Additionally, the judge rejected Dinerstein’s claims that the medical records in question have economic value and were passed on to another entity without his consent. The plaintiff failed to provide evidence that Google misused the information it obtained from UChicago or made attempts to identify the patients. Ultimately, based on the court’s ruling, a patient needs to demonstrate that the value of their medical information has been reduced due to the privacy breach.
As early as 2005, stakeholders from various sectors have expressed concerns over the inadequacies of HIPAA—which was first drafted in 1996 and has had various revisions since then—in the current setting. A survey on the adequacy of HIPAA’s privacy rule, published by the New York University, points out that the plain language notice of privacy practices is not enough to meet the goals of protecting all person’s private health data.
A commentary published on Bill of Health, an online platform managed by Petri-Flom Center of Harvard Law School, said that ‘without a clear method to demonstrate damages, contract-based health privacy claims are likely to fail.’ This is in reaction to the judge’s ruling requiring patients to demonstrate the value of their medical records.
The article went on to explain the deficiencies of contract law in upholding patient privacy. Dinerstein insisted he signed a privacy contract with the academic hospital upon admission. The court held that despite the breach of privacy contract, the complainant was not able to present the damage it had caused him.

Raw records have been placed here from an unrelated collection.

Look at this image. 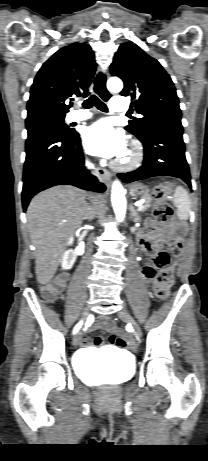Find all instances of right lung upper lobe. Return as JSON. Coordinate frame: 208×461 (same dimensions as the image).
<instances>
[{
  "instance_id": "cb5924a9",
  "label": "right lung upper lobe",
  "mask_w": 208,
  "mask_h": 461,
  "mask_svg": "<svg viewBox=\"0 0 208 461\" xmlns=\"http://www.w3.org/2000/svg\"><path fill=\"white\" fill-rule=\"evenodd\" d=\"M90 45L72 43L54 53L40 68L31 86L27 117H65L72 95L87 97L96 71Z\"/></svg>"
}]
</instances>
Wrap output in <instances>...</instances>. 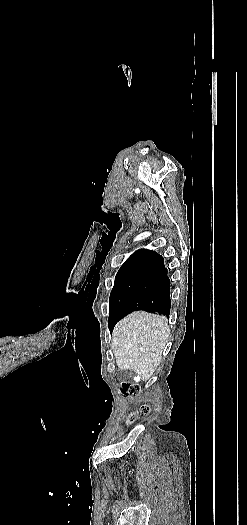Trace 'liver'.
Instances as JSON below:
<instances>
[{"label":"liver","mask_w":247,"mask_h":525,"mask_svg":"<svg viewBox=\"0 0 247 525\" xmlns=\"http://www.w3.org/2000/svg\"><path fill=\"white\" fill-rule=\"evenodd\" d=\"M170 329L164 315L134 311L121 319L112 333L111 349L120 371H134L149 381L162 361Z\"/></svg>","instance_id":"liver-1"}]
</instances>
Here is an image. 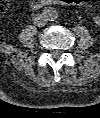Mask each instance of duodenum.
<instances>
[{
	"label": "duodenum",
	"mask_w": 100,
	"mask_h": 118,
	"mask_svg": "<svg viewBox=\"0 0 100 118\" xmlns=\"http://www.w3.org/2000/svg\"><path fill=\"white\" fill-rule=\"evenodd\" d=\"M66 0H40L36 5L37 6H47V5H60L65 4Z\"/></svg>",
	"instance_id": "410a0bca"
}]
</instances>
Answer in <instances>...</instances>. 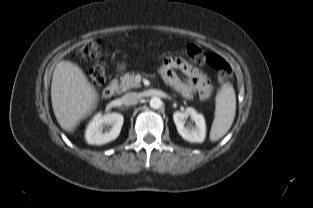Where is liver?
I'll return each mask as SVG.
<instances>
[{"label":"liver","mask_w":313,"mask_h":208,"mask_svg":"<svg viewBox=\"0 0 313 208\" xmlns=\"http://www.w3.org/2000/svg\"><path fill=\"white\" fill-rule=\"evenodd\" d=\"M96 93L82 70L68 61L59 62L53 72L51 100L55 117L67 132L91 113Z\"/></svg>","instance_id":"1"}]
</instances>
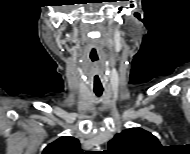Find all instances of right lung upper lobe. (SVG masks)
<instances>
[{
  "label": "right lung upper lobe",
  "instance_id": "right-lung-upper-lobe-1",
  "mask_svg": "<svg viewBox=\"0 0 190 154\" xmlns=\"http://www.w3.org/2000/svg\"><path fill=\"white\" fill-rule=\"evenodd\" d=\"M80 143L74 137H60L47 145L42 154H81Z\"/></svg>",
  "mask_w": 190,
  "mask_h": 154
}]
</instances>
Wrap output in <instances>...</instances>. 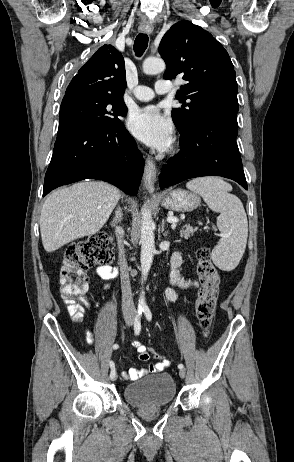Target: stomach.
<instances>
[{"label":"stomach","mask_w":294,"mask_h":462,"mask_svg":"<svg viewBox=\"0 0 294 462\" xmlns=\"http://www.w3.org/2000/svg\"><path fill=\"white\" fill-rule=\"evenodd\" d=\"M161 205L178 212H190L200 205V198L185 190L175 189L162 200Z\"/></svg>","instance_id":"0dacf381"}]
</instances>
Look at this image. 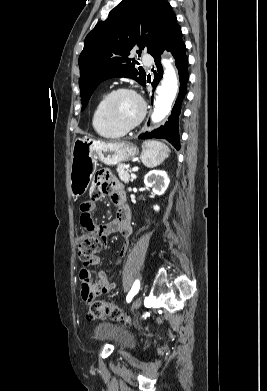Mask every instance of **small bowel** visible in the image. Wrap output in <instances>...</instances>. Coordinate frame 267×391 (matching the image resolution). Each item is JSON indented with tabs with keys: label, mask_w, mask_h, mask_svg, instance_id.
Returning a JSON list of instances; mask_svg holds the SVG:
<instances>
[{
	"label": "small bowel",
	"mask_w": 267,
	"mask_h": 391,
	"mask_svg": "<svg viewBox=\"0 0 267 391\" xmlns=\"http://www.w3.org/2000/svg\"><path fill=\"white\" fill-rule=\"evenodd\" d=\"M90 200L80 205V224L87 232L99 236L106 241L108 236L119 233L125 238L120 250L118 262H120L130 247V239L133 234L131 227V213L125 200V193L120 182L107 169H99L93 176L89 191ZM104 196H108L116 206V216L111 222L97 225L92 217L95 202ZM101 260L95 256L91 262L80 270V295L84 302L90 303L96 297L111 292L116 284L108 280L103 271H98L95 278L92 277L90 267L99 266Z\"/></svg>",
	"instance_id": "small-bowel-1"
}]
</instances>
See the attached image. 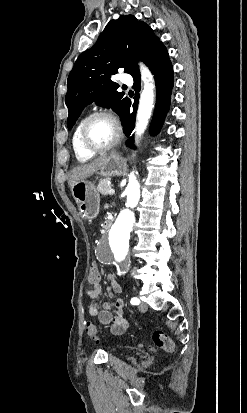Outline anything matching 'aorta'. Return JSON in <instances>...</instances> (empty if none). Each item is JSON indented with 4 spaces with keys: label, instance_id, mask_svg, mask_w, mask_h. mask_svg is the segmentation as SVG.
Instances as JSON below:
<instances>
[{
    "label": "aorta",
    "instance_id": "obj_1",
    "mask_svg": "<svg viewBox=\"0 0 247 413\" xmlns=\"http://www.w3.org/2000/svg\"><path fill=\"white\" fill-rule=\"evenodd\" d=\"M139 65L141 80L143 81L144 86L140 95L136 117L135 135L137 139L144 133L151 117L155 89L153 75L150 70L143 63H140ZM135 174H137V172L134 170L129 174V182L126 187V208L118 215L109 235L110 241H112V244L114 245L112 246V249L117 261L125 259L127 255L130 231L135 222V216L131 209L136 207L140 199V184Z\"/></svg>",
    "mask_w": 247,
    "mask_h": 413
}]
</instances>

Technology companies may be able to reidentify patients even if their records have been stripped off of personally identifiable data, as alleged by Dinerstein. According to him, the data passed on to Google by the UChicago Medical Center had no patient names but had little information that can be used by the search engine company to reidentify patients, along with the database the firm has in its hands. The judge, however, opined that HIPAA allows the use of medical records for research purposes as long as specific personal identifiers were removed.
Before the Dinerstein case, Google’s parent company, Alphabet, formed an artificial-intelligence-focused research group named DeepMind, which was accused of patient privacy breaches when it partnered with the United Kingdom’s National Health Service to process medical information for research.
The Dinerstein decision is a success for Google, which is being scrutinized also for a similar alliance with a nonprofit healthcare system, Ascension. Lawmakers are demanding both parties to divulge additional information about the type of information Ascension has shared to the tech company, whether patients were informed about the partnership, and whether they can easily decide to be excluded from data sharing.
Technology is a powerful tool, and it can be used to improve the healthcare sector by leaps and bounds. In order to develop diagnostic and predictive algorithms, a system must be fed with vast information from electronic records. These records are the very same sets of information that medical institutions have committed to protect.
Unlike the other successful cases, the Dinerstein case shows HIPAA may not be able to provide umbrella protection for patients who find that their privacy rights are not adequately safeguarded. For this, the federal government may need to step in to ensure that additional privacy protection measures are in place.